Les dernières journées n’avaient pas été de tout repos pour ce plombier espagnol de 44 ans qui vit avec sa famille de l’autre coté des Pyrénées, sur les bords de la Méditerranée, à Valence. Trois jours auparavant, le samedi 19 novembre en soirée, il avait été contrôlé à Lestelle de Saint Martory par les agents de la Brigade de Surveillance Intérieure des Douanes auxquels il a d’abord déclaré se rendre sur un chantier en Italie.
145,3 kg de résine de cannabis en paquets thermo-soudés parfaitement conditionnés
Mais le chien de la brigade a reniflé et permis de découvrir 145,3 kg de résine de cannabis en paquets parfaitement conditionnés, thermo-soudés, camouflés derrière le marchepied du fourgon Fiat Ducato. Placé en garde à vue, le chauffeur a été entendu par les personnels de l‘Office anti-stupéfiants (OFAST) de Toulouse enquêtant sous la direction du parquet de Saint Gaudens. Il a fini par reconnaitre qu’il connaissait effectivement depuis le départ la nature de la marchandise qu’il transportait.

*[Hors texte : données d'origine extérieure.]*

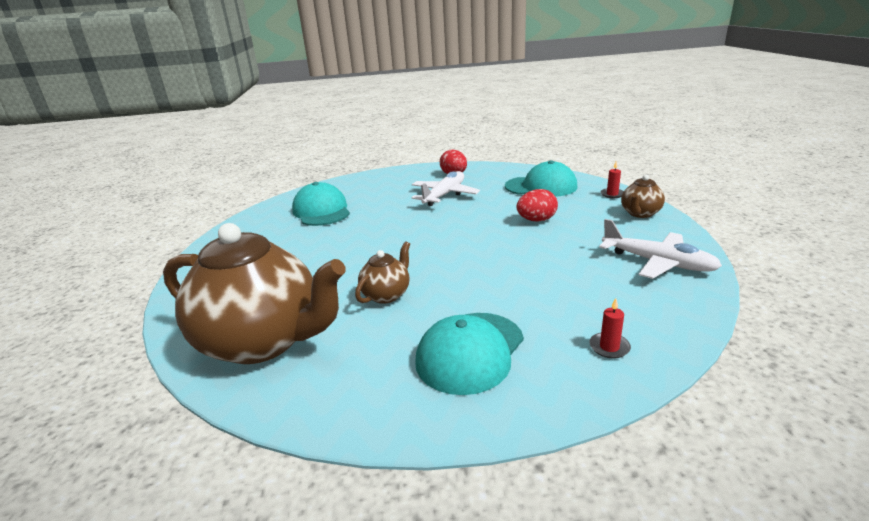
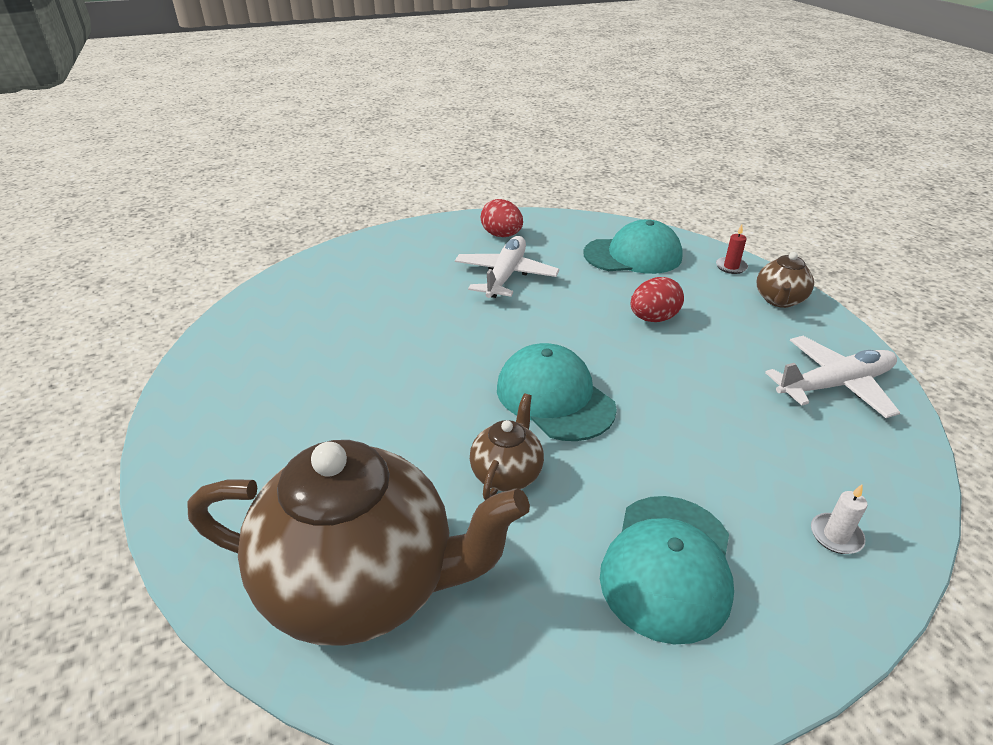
camera: 15 degrees left, 10 degrees up
(321, 211) = (331, 315): turquoise cap -> turquoise cap (554, 397)
(609, 347) = (836, 536): red candle -> white candle
(657, 262) = (834, 385): white plane -> white plane turned 45 degrees counterclockwise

Il était parti, la veille, vendredi 18 novembre, de la ville andalouse de Grenade (sa ville de naissance) où on lui a donné les clés du fourgon avec pour directive de se rendre en Italie, contre la promesse de 7 700 €, et une avance de 700 € pour les frais de voyage.
Un individu inséré socialement, lourdement endetté
Cet individu au casier judiciaire vierge, apparemment bien inséré socialement, père de deux enfants de 13 et 8 ans, exerce la profession de plombier dans une entreprise valencienne où il perçoit un salaire de 1 600 €. Son épouse exerce une activité de coiffeuse à temps partiel qui rapporterait 500 € mensuels. Soit 2 100 € de revenus pour le couple qui doit faire face au montant de deux crédits d’un total mensuel de 1 630 € (1 000 € de crédit à la consommation, 630 € de crédit immobilier)…
Le prévenu a expliqué au tribunal ne pas avoir perçu de rentrée d’argent pendant toute la période de la crise sanitaire, être surchargé de dettes, et avoir voulu solder le lourd crédit à la consommation pour éviter de perdre son appartement.
Il a pris la parole dès le début de l’audience pour dire son regret de s’être abandonné à pareil expédient, et il a clôturé la séance avant le délibéré des juges en déclarant avec la maladresse d’un individu en mal de justifications: «je ne savais pas où était la drogue, ni la quantité que je transportais».
Un maillon d’une organisation minutieusement rodée
Des regrets tardifs et une naïveté de façade, autant des postures non retenues par le procureur qui a retrouvé un canevas habituel dans le profil des «mules» chargées du transport de drogue. Un personnage en grande difficulté financière appâté par la perspective de gagner rapidement un somme d’argent relativement importante; des modalités de prise en charge du chargement selon un processus souvent observé dans des situations similaires: des commanditaires qui restent dans l’ombre et distillent des directives au fil du voyage à un transporteur qui a pris la direction du centre du brouillard. Au moment du contrôle douanier à Lestelle, le téléphone dédié à la communication des instructions s’est mis à sonner… Le chauffeur ne connait pas la destination finale tant que l’arrivée à destination n’est pas imminente, il est ainsi dans l’incapacité de la révéler aux forces de l’ordre en cas d’arrestation durant le trajet.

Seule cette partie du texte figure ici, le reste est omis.